The past couple of months have witnessed an increasing resistance against Duterte’s war on drugs. Senator Leila de Lima, a former human rights commissioner who opened an inquiry into the vigilante death squads and one of Duterte’s most vocal critics, was arrested in February for her alleged involvement orchestrating a drug-trafficking ring during her time as Justice Secretary from 2010-2015. The arrest of Senator de Lima ignited protests on the anniversary of the Philippines EDSA revolution, which marked the overthrow of the Marcos dictatorship in 1986. Following this in March, Philippine opposition lawmaker Gary Alejano filed an impeachment complaint against Duterte, calling for his removal due to the violation of the rule of the law, corruption, bribery and undeclared bank accounts amounting to roughly ₱2.2 billion (AUD $57.5 million dollars). Vice President Leni Robredo has also publicly slammed Duterte with a video message during the 60th annual meeting of the UN Commission on Narcotic Drugs held in Vienna, which highlighted the human rights abuses and cited the death of over 7,000 people.

As the war on drugs continues and the Philippines’ political landscape becomes increasingly volatile, the country also runs the risk of losing millions of dollars in aid and investment. During the sidelines of the 15th Meeting of the ASEAN Senior Officials/Ministers Responsible for Information from 22-23 March, Interior Secretary Ismael Sueno warned that ‘the Philippines is poised to lose various trade agreements with the international community amid allegations of state-sponsored extrajudicial killings and human rights violation’. This is unsurprising, since the Philippines failed to secure Millennium Challenge Corp funding, not to mention the Obama administration’s halt of sales of 26,000 rifles to the Philippines due to concerns over human rights violations.

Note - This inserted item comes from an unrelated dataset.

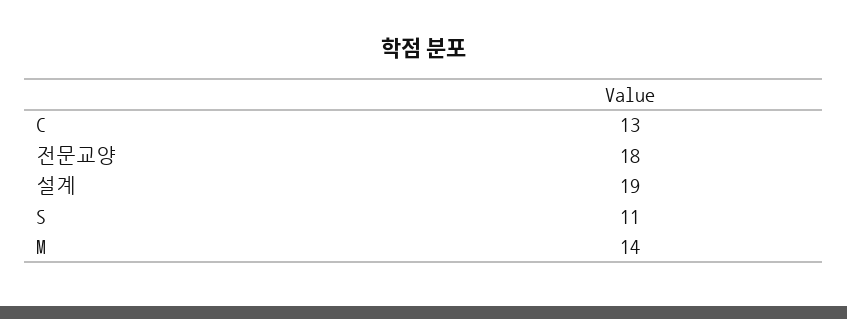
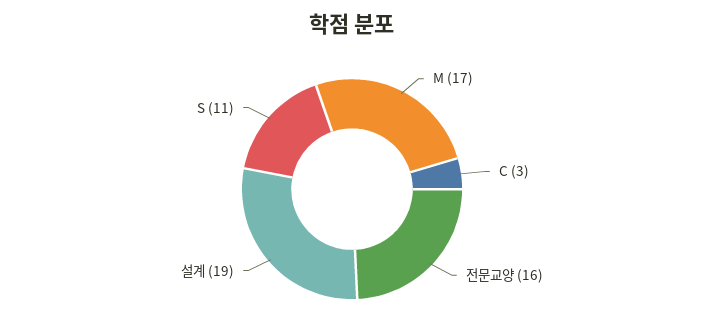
C: 13 -> 3
전문교양: 18 -> 16
M: 14 -> 17

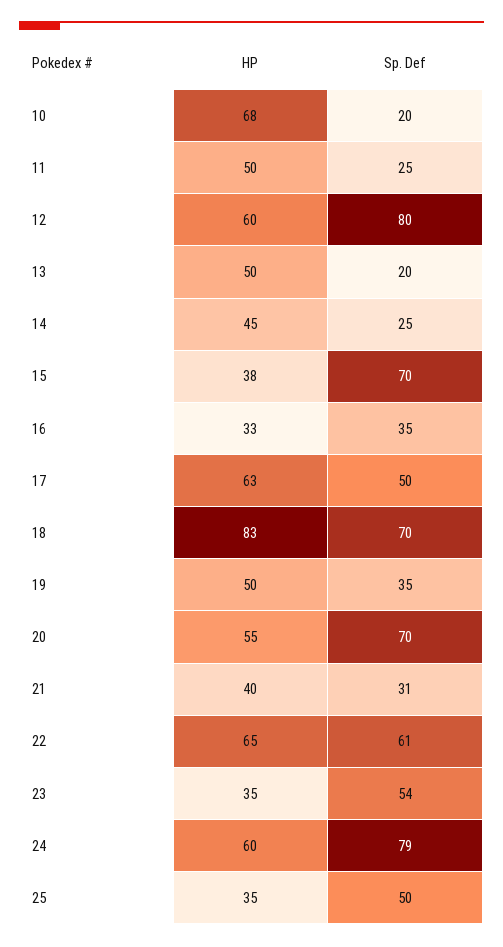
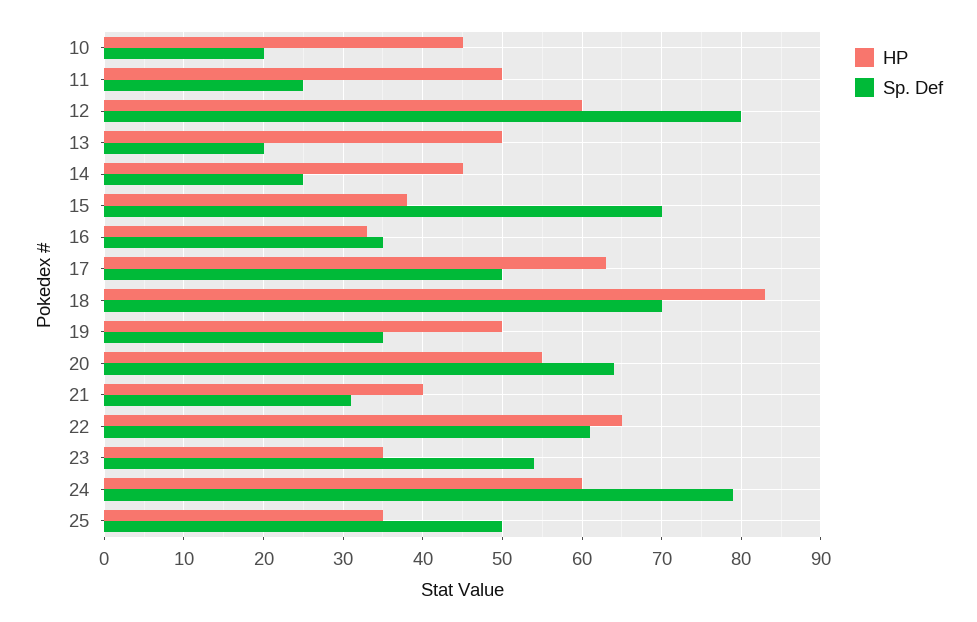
HP, 10: 68 -> 45
Sp. Def, 20: 70 -> 64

The Philippines’ future under Duterte remains ambiguous, and the war on drugs and the increasing death toll will likely dissuade future investors. As Julie Bishop noted in Manila, Australia and the Philippines remain constructive partners committed to achieving peace, stability and prosperity for each other and the region. Australia is undoubtedly a reliable and committed development partner with the Philippines. As such, if the Philippines hopes to maintain its economic development and relationships with international partners, it is in its national interest to contextualise the future of its war on drugs within its broader foreign policy strategy.

Reginald Ramos is the Indo-Pacific Fellow for Young Australians in International Affairs.